▶ Work to do:
Can you copy the lines below word for word, starting at the beginning of the rows and ending at the line that contains "2 h 11 min 08 s", with that line included?

Stored entries
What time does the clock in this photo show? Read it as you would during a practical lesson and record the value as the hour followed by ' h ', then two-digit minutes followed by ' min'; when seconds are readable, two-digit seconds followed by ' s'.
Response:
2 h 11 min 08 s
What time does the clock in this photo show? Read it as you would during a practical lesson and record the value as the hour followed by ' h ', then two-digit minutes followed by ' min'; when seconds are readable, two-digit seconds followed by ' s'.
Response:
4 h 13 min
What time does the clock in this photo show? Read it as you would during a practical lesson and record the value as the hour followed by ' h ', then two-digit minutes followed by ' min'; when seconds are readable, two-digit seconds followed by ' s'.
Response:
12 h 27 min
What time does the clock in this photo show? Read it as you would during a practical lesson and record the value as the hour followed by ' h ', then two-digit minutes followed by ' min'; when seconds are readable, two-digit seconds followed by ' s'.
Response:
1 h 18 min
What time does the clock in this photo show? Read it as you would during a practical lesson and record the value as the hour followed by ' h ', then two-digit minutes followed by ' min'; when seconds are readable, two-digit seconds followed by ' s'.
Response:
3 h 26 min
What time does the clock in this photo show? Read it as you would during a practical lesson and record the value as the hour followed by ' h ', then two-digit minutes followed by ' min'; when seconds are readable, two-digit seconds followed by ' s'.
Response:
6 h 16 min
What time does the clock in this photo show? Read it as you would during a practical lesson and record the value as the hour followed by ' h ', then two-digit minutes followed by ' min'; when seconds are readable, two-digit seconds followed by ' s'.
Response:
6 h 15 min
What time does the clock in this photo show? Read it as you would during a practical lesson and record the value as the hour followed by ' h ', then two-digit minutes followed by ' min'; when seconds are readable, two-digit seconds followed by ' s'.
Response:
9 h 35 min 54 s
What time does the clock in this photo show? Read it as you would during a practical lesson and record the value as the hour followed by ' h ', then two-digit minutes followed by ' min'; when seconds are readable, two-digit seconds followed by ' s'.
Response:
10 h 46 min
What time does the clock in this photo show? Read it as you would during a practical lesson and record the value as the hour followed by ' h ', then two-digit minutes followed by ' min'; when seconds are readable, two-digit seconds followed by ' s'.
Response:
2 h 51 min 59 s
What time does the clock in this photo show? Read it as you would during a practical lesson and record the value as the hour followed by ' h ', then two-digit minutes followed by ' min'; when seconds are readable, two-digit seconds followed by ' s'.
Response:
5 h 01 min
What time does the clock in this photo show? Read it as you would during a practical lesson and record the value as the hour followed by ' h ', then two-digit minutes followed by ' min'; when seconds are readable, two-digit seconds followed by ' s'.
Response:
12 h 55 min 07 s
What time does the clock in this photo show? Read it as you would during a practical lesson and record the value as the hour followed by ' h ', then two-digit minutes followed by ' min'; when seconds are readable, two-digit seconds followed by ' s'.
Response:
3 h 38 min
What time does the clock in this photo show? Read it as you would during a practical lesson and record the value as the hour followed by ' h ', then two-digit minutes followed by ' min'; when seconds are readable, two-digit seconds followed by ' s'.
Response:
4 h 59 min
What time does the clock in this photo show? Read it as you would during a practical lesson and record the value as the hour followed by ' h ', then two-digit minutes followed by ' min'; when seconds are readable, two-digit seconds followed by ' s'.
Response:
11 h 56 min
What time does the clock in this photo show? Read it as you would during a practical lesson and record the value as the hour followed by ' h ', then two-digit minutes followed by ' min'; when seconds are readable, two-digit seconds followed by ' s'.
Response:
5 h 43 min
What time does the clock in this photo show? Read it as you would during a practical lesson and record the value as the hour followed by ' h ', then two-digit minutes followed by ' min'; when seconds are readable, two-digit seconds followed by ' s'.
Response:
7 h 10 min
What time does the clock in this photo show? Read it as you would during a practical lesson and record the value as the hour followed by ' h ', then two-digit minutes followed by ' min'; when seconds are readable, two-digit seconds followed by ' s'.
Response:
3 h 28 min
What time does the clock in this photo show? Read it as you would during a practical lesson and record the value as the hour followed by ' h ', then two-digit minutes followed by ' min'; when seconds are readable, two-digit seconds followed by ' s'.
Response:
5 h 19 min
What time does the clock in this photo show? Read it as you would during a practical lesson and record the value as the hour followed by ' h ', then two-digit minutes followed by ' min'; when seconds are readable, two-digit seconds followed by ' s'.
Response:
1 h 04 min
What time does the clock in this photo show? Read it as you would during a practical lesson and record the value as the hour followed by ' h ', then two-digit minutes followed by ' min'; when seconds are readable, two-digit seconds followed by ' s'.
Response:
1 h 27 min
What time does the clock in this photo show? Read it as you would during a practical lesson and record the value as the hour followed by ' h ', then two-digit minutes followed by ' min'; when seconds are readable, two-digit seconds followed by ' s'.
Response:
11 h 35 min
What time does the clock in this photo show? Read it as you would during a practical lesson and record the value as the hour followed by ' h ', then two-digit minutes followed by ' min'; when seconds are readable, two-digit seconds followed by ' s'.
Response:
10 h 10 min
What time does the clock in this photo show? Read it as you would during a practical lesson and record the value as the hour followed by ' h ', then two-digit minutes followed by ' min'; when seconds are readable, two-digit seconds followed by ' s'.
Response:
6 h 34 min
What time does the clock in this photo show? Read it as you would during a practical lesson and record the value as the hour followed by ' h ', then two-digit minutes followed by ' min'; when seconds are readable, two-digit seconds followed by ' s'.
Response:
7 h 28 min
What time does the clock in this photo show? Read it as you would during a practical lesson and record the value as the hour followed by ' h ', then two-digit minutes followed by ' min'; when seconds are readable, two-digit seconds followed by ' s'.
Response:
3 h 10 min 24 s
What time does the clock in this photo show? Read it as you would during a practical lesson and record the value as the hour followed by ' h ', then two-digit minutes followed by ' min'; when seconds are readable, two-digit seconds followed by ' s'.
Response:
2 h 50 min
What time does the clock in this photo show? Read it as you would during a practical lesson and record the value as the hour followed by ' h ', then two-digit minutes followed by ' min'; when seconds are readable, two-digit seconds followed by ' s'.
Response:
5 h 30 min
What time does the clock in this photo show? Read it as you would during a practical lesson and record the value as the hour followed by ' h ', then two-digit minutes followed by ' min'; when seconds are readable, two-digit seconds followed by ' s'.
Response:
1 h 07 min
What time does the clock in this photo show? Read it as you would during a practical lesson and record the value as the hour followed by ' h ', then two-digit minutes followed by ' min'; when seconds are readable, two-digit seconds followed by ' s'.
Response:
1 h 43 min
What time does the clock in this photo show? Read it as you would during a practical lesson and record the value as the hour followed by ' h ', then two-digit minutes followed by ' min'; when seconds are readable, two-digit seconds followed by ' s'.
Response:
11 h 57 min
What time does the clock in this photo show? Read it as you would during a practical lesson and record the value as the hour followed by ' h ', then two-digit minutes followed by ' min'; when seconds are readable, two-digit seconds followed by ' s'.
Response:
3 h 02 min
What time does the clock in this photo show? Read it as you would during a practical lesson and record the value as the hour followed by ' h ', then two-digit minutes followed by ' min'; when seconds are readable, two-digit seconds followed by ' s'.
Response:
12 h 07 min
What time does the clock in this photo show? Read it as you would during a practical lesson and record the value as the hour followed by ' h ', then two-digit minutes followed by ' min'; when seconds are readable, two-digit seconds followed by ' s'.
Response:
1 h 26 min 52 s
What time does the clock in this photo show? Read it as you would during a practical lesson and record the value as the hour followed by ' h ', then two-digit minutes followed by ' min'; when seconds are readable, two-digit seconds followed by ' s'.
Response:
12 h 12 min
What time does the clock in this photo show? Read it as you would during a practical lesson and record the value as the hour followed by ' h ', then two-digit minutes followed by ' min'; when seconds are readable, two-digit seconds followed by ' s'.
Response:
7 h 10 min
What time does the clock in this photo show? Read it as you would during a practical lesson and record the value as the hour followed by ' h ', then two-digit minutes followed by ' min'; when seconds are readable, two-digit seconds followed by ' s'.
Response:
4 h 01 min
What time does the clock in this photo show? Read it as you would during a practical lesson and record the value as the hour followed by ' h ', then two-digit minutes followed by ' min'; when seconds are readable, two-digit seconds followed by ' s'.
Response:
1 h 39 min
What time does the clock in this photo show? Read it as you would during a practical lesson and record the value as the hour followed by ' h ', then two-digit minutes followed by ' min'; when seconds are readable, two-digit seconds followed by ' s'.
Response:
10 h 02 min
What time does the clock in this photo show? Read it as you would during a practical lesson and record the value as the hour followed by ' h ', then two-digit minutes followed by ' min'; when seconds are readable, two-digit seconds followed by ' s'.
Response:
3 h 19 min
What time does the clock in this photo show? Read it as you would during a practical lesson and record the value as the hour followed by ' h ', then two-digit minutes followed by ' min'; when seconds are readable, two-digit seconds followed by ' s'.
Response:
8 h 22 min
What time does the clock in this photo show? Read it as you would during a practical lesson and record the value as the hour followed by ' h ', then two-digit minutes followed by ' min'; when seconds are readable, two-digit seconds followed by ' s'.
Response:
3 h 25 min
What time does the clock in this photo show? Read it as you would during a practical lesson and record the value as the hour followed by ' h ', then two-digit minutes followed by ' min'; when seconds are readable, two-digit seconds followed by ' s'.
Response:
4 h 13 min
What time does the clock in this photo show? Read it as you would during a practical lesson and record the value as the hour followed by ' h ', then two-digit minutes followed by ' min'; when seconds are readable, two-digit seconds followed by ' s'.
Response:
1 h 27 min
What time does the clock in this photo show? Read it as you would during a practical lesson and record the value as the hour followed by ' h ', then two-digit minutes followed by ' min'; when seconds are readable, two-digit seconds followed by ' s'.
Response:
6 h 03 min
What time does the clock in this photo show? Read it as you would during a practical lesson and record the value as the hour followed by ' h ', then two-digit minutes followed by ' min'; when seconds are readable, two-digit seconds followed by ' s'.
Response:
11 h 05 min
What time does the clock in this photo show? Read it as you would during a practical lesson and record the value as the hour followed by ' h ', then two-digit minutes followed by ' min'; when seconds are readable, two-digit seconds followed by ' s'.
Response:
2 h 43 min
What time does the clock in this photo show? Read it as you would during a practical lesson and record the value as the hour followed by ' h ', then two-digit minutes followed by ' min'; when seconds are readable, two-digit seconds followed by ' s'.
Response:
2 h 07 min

▶ Exercise output:
What time does the clock in this photo show? Read it as you would during a practical lesson and record the value as the hour followed by ' h ', then two-digit minutes followed by ' min'; when seconds are readable, two-digit seconds followed by ' s'.
Response:
2 h 11 min 08 s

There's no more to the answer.